Матвея отповедь не смутила.
— Не расскажете, что сегодня случилось с первым курсом?
— Еще один с допросами, — буркнул Аристарх недовольно.— Скучно нам стало, понятно? Вот и решили подшутить. Ничо с ними не сделается.
— И Алину усыпили? — недоверчиво и гулко уточнил Ситников.
— Ага, усыпили, — мрачно откликнулся Аристарх и замолк, поджав губы.
— Унесли давно уж во дворец твою зазнобушку, — сварливо вмешался Ипполит. — Рыжий и унес. Вместе с рехтором нашим. Деликатный вопрос, понимаешь!
— Александра Даниловича тоже нет? — кисло спросил Матвей, получил невнятное "угу", вздохнул и направился в общежитие.
Алина так и не отвечала на звонки. Ситников набрался решимости и вечером попробовал построить к ней Зеркало, но переход рассыпался, не успев сформироваться.
— Может, ее укрыли из-за террактов? — предположил Поляна, когда они встретились ближе к ночи и решили пройтись по центру и посидеть в баре. — Поэтому и окружили защитой, и не дают общаться по телефону?
— Может быть, — согласился Матвей. Он неохотно пил чай. Пива не хотелось.
— В любом случае, не беспокойся. Ее точно в обиду не дадут, — уверенно сказал Дмитро. — Наверняка там такая охрана, что и муха не пролетит. Ты, конечно, ей друг, но она же принцесса. Если сказали все контакты прекратить, куда она денется?
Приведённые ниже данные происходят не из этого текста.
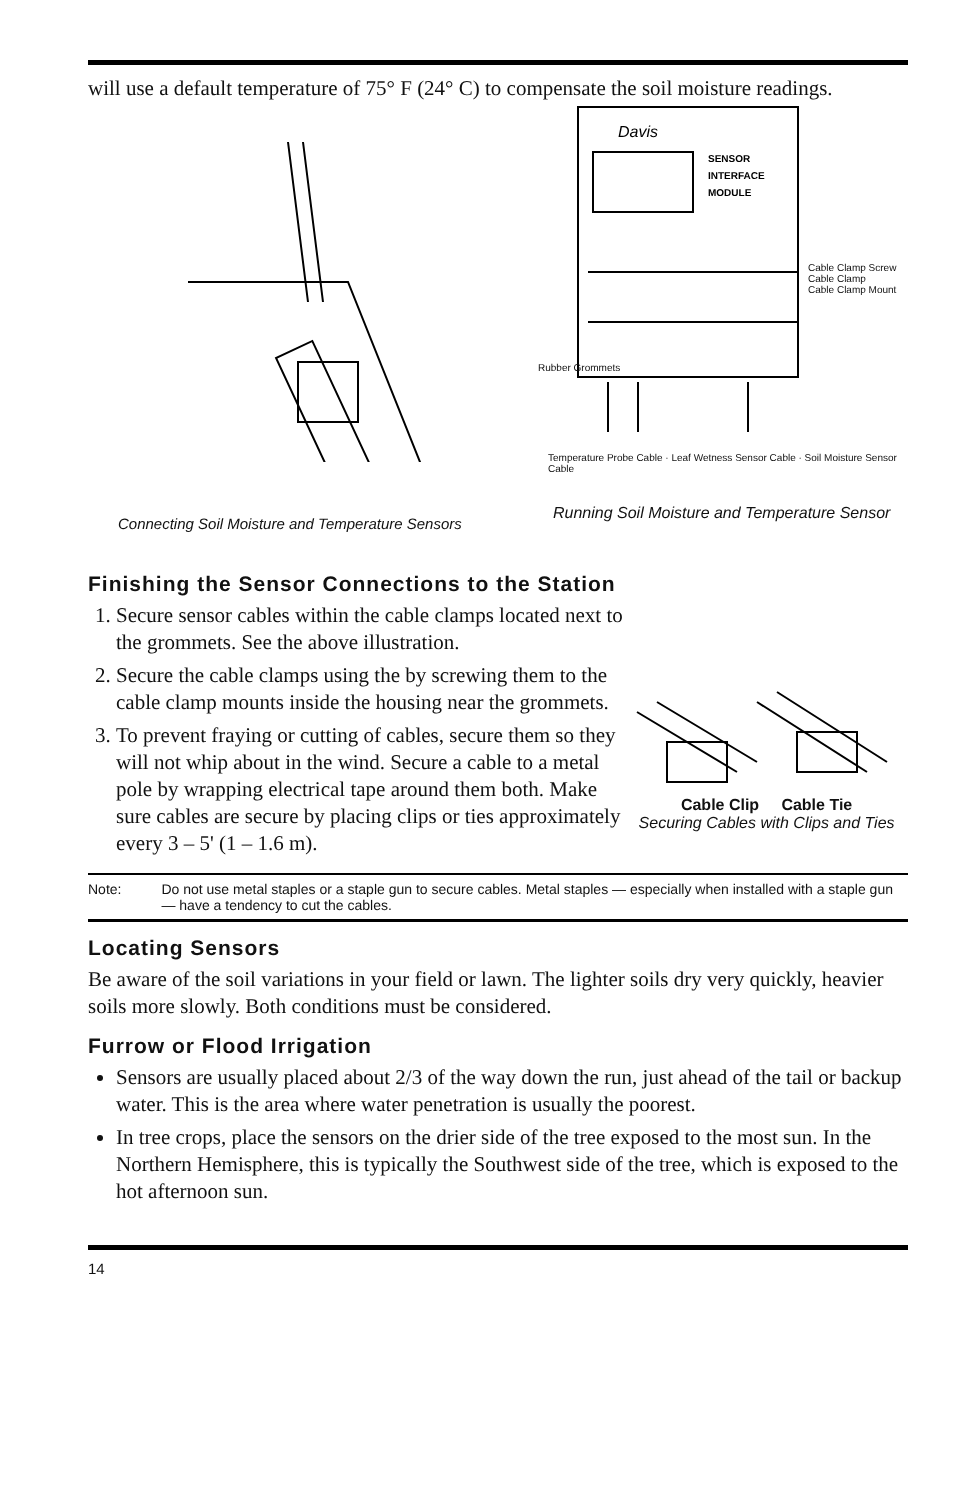will use a default temperature of 75° F (24° C) to compensate the soil moisture readings.
Connecting Soil Moisture and Temperature Sensors
Davis
SENSOR
INTERFACE
MODULE
Cable Clamp Screw
Cable Clamp
Cable Clamp Mount
Rubber Grommets
Temperature Probe Cable · Leaf Wetness Sensor Cable · Soil Moisture Sensor Cable
Running Soil Moisture and Temperature Sensor
Finishing the Sensor Connections to the Station
1. Secure sensor cables within the cable clamps located next to the grommets. See the above illustration.
2. Secure the cable clamps using the by screwing them to the cable clamp mounts inside the housing near the grommets.
3. To prevent fraying or cutting of cables, secure them so they will not whip about in the wind. Secure a cable to a metal pole by wrapping electrical tape around them both. Make sure cables are secure by placing clips or ties approximately every 3 – 5' (1 – 1.6 m).
Cable Clip Cable Tie
Securing Cables with Clips and Ties
Note: Do not use metal staples or a staple gun to secure cables. Metal staples — especially when installed with a staple gun — have a tendency to cut the cables.
Locating Sensors
Be aware of the soil variations in your field or lawn. The lighter soils dry very quickly, heavier soils more slowly. Both conditions must be considered.
Furrow or Flood Irrigation
Sensors are usually placed about 2/3 of the way down the run, just ahead of the tail or backup water. This is the area where water penetration is usually the poorest.
In tree crops, place the sensors on the drier side of the tree exposed to the most sun. In the Northern Hemisphere, this is typically the Southwest side of the tree, which is exposed to the hot afternoon sun.
14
— Не знаю, как объяснить, — неохотно проговорил Ситников. — Чувствую я, что что-то не так с ней, Димыч. Внутри грызет все, не отвлечься, ни забыть. Может... ты у Тандаджи спросишь?
— Да ты что, — испугался Поляна. — Если бы у меня даже смелости хватило, то кто мне ответит? Скажет "Это не ваше дело, Поляна", и все.
А ночью Матвею приснился странный обрывочный сон, очень короткий и смутный. И были в этом сне и огромные пауки, и высокие деревья, похожие то ли на папоротник, то ли на бамбук, и странные птицы, и определенно не его, девичьи грязные руки, собирающие грибы. Будто он ненароком выхватил кусочек чужих воспоминаний — такое было ощущение.
Все выходные он пытался дозвониться до Алины и мрачнел все больше. Из-за усиливающегося чувства тревоги. Из-за снова повторившегося короткого сна — он прекрасно помнил рассказы принцессы про огромных пауков и странные леса в ее кошмарах и гадал — то ли он сходит с ума или так впечатлился ее историей, то ли сейчас он действительно из-за их связи видит то, что видит она. Получается, Алина до сих пор спит? Или как?
Ситников окончательно перестал что-либо понимать. В понедельник он снова ушел в Тафию — попросить Четери о разговоре. Мастер выслушал его без насмешки, кивнул.
— У моего ученика Лаураса кровная связь проявлялась так же, даже еще сильнее. Он всегда чувствовал, когда Седрик был в опасности, ощущал направление, в котором нужно двигаться, чтобы попасть к нему, изредка видел клочки того, что видит сейчас его король. Ты все правильно понял, Матвей.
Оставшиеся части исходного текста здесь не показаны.